*** Block opens ***

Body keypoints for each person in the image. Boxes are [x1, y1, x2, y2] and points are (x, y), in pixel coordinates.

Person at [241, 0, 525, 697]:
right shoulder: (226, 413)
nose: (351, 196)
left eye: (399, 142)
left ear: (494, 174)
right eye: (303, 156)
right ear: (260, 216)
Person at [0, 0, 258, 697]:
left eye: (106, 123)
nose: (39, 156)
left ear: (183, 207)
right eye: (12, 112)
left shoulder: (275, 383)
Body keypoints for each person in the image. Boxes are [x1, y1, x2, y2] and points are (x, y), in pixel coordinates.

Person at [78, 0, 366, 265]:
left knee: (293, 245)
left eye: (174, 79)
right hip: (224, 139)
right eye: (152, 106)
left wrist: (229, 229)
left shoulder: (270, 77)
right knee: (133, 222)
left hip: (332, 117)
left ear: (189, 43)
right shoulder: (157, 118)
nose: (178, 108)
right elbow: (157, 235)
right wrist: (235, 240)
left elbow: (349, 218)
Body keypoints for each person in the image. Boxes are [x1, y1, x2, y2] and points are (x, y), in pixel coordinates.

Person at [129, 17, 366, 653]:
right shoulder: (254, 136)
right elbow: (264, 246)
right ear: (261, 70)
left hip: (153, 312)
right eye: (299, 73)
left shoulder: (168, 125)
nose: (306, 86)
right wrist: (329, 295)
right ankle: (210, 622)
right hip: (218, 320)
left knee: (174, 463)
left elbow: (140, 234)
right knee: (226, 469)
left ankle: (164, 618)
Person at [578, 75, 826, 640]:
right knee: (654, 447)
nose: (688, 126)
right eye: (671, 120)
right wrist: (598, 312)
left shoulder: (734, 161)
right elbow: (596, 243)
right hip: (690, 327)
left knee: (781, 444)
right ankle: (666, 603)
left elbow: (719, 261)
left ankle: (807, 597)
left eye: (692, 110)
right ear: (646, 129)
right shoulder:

*** Block closes ***
*** Block opens ***

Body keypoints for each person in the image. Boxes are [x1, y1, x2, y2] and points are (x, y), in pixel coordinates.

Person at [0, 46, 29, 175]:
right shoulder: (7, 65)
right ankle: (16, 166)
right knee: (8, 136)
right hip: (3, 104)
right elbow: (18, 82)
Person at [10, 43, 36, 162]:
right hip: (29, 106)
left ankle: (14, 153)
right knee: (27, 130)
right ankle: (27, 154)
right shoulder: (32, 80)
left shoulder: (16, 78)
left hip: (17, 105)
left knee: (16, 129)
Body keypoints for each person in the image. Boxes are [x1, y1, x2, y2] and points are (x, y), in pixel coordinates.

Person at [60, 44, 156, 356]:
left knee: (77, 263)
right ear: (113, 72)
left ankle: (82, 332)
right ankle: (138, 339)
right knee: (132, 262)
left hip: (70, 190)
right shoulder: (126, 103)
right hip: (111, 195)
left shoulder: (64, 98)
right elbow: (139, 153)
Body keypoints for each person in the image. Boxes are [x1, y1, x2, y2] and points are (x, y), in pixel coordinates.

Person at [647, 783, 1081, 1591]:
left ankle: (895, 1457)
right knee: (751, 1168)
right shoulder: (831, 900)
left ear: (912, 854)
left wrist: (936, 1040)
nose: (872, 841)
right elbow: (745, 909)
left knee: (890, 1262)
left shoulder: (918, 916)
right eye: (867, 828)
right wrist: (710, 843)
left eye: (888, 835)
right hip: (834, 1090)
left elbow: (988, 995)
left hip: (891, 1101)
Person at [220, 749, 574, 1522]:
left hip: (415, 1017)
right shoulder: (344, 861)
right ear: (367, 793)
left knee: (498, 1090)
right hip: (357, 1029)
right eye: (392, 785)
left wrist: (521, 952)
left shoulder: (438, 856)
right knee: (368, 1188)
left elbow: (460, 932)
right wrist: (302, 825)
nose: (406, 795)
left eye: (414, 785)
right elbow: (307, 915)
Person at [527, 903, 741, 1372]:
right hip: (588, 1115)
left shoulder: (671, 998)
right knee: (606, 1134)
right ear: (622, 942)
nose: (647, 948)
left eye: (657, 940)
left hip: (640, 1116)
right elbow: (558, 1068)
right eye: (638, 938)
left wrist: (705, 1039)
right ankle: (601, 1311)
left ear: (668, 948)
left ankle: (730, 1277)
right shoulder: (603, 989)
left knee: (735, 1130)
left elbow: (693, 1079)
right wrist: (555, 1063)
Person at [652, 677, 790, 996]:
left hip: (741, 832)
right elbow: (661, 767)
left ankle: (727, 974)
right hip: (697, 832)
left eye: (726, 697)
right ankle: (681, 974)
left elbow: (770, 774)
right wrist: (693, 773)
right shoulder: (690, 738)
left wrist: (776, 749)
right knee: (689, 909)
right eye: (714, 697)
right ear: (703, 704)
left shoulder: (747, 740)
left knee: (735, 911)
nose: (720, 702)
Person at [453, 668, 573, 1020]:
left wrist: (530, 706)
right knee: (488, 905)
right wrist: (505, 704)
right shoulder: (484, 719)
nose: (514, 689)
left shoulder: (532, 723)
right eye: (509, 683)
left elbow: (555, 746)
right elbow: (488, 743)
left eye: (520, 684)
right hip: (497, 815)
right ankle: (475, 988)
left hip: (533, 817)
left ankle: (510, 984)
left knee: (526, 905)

*** Block closes ***

» Exercise brief
Using the entries above, find all lines with "nose". Copy them.

» Finished exercise
nose: (351, 196)
nose: (39, 156)
nose: (178, 108)
nose: (306, 86)
nose: (688, 126)
nose: (872, 841)
nose: (406, 795)
nose: (647, 948)
nose: (720, 702)
nose: (514, 689)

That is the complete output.